* **THE INPUT**
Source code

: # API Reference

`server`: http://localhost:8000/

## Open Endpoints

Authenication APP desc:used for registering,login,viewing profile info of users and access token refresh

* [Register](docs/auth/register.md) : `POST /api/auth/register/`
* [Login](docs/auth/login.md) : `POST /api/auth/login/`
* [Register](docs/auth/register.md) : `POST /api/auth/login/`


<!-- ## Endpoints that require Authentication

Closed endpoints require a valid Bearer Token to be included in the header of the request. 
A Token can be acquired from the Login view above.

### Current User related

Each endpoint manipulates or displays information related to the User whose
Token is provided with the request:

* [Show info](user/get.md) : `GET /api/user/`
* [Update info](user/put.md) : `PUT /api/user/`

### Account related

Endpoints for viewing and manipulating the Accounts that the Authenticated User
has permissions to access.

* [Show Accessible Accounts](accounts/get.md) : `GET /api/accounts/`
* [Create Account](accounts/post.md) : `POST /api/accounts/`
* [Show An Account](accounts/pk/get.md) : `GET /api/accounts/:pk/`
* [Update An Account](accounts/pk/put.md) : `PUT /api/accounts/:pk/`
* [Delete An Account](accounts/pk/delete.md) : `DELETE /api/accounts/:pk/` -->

* **WHAT TO DO**
Print every line of the records above without a single difference.

* **ANSWER SECTION**
Source code

: # API Reference

`server`: http://localhost:8000/

## Open Endpoints

Authenication APP desc:used for registering,login,viewing profile info of users and access token refresh

* [Register](docs/auth/register.md) : `POST /api/auth/register/`
* [Login](docs/auth/login.md) : `POST /api/auth/login/`
* [Register](docs/auth/register.md) : `POST /api/auth/login/`


<!-- ## Endpoints that require Authentication

Closed endpoints require a valid Bearer Token to be included in the header of the request. 
A Token can be acquired from the Login view above.

### Current User related

Each endpoint manipulates or displays information related to the User whose
Token is provided with the request:

* [Show info](user/get.md) : `GET /api/user/`
* [Update info](user/put.md) : `PUT /api/user/`

### Account related

Endpoints for viewing and manipulating the Accounts that the Authenticated User
has permissions to access.

* [Show Accessible Accounts](accounts/get.md) : `GET /api/accounts/`
* [Create Account](accounts/post.md) : `POST /api/accounts/`
* [Show An Account](accounts/pk/get.md) : `GET /api/accounts/:pk/`
* [Update An Account](accounts/pk/put.md) : `PUT /api/accounts/:pk/`
* [Delete An Account](accounts/pk/delete.md) : `DELETE /api/accounts/:pk/` -->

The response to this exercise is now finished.